:: Problem requirements ::
Rewrite the data below, changing "current reading" to "time shown" everywhere and keeping everything else the same. Leave the pictures out of your version.

:: Available data ::
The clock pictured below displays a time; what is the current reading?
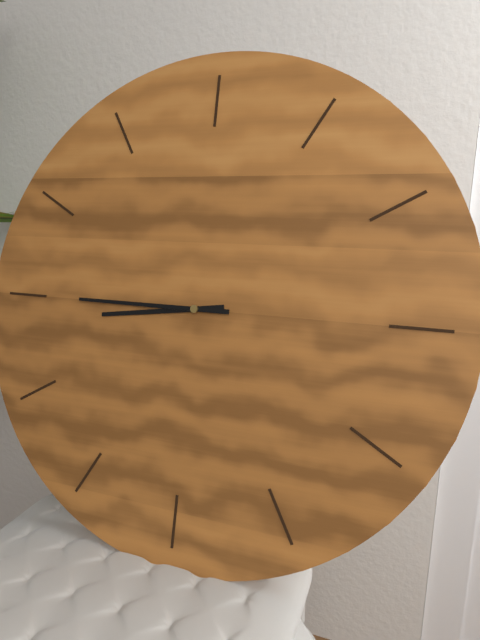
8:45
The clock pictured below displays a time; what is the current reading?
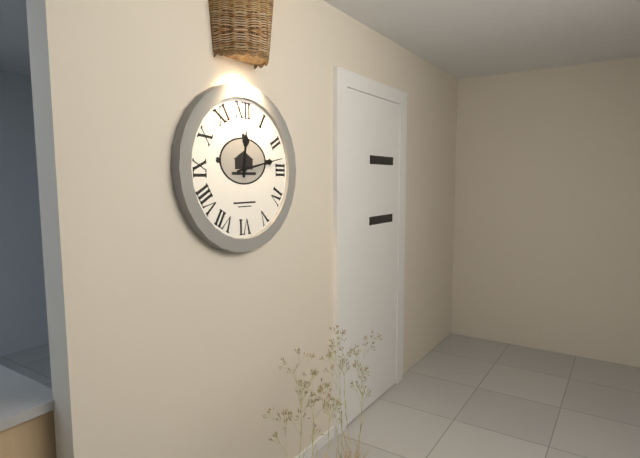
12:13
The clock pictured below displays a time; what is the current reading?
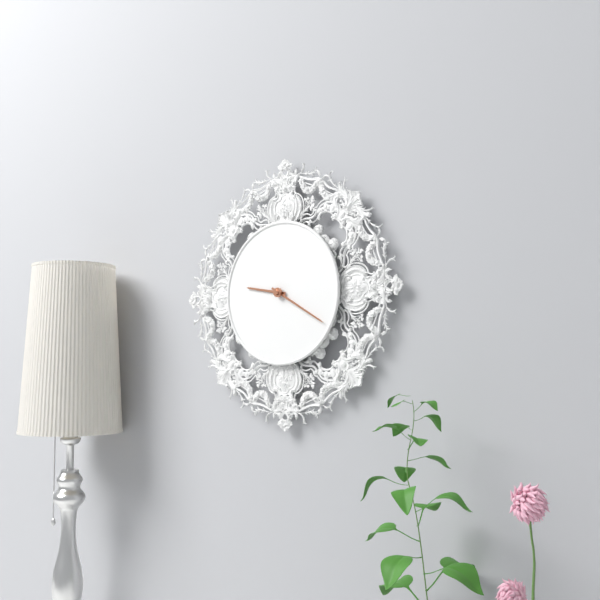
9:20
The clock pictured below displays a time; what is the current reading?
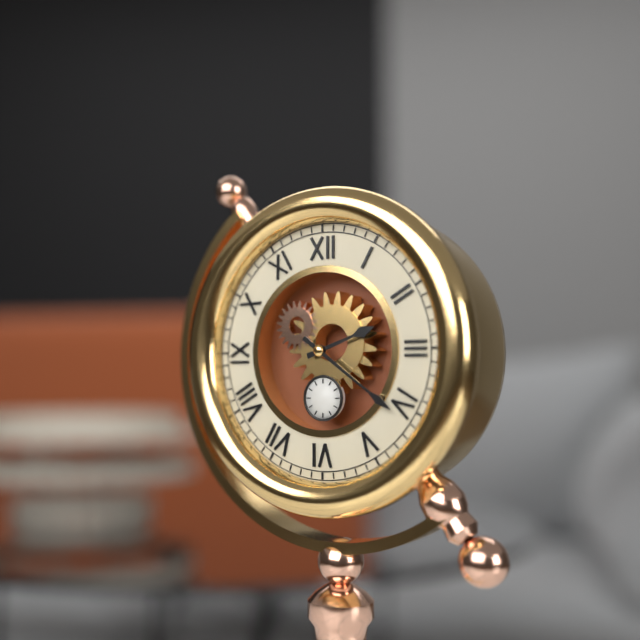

:: The answer ::
The clock pictured below displays a time; what is the time shown?
8:45
The clock pictured below displays a time; what is the time shown?
12:13
The clock pictured below displays a time; what is the time shown?
9:20
The clock pictured below displays a time; what is the time shown?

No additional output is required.